Data records START

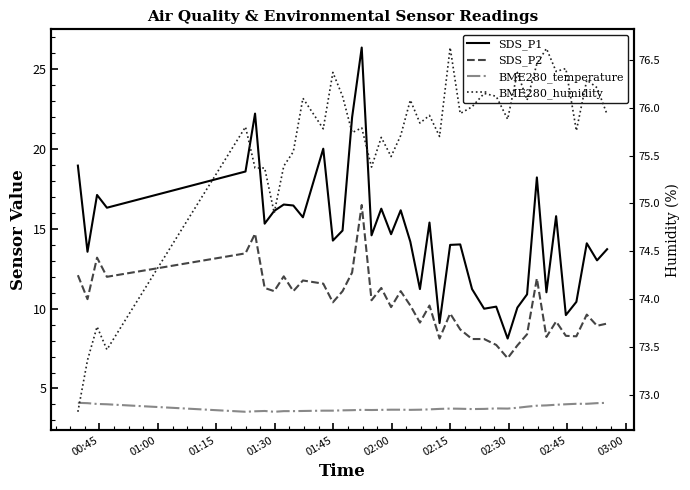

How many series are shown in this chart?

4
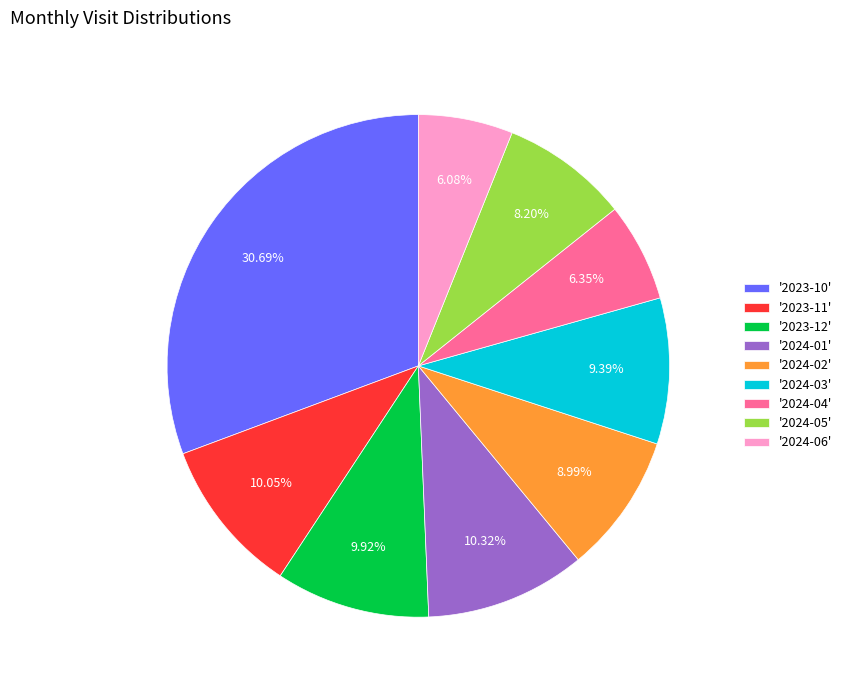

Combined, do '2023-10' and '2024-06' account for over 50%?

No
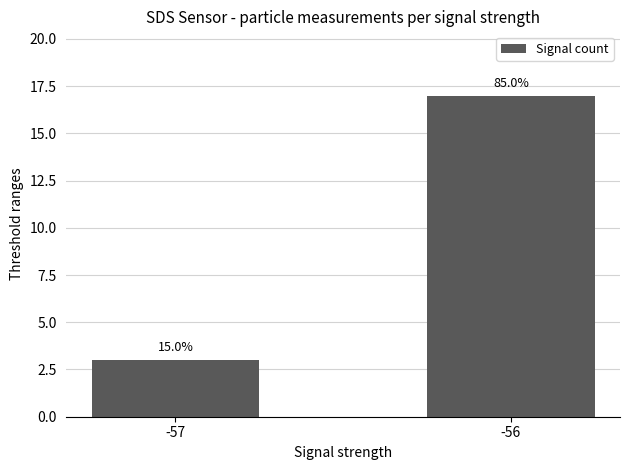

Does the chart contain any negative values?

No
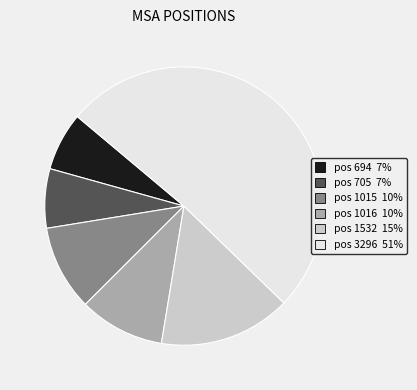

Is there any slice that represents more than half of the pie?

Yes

Data records END

### Exercise description:
Substitute "graph" for "chart" throughout the rows above, changing nothing else, and omit the pictures from your answer.

### Answer to this problem:
How many series are shown in this graph?

4

Combined, do '2023-10' and '2024-06' account for over 50%?

No

Does the graph contain any negative values?

No

Is there any slice that represents more than half of the pie?

Yes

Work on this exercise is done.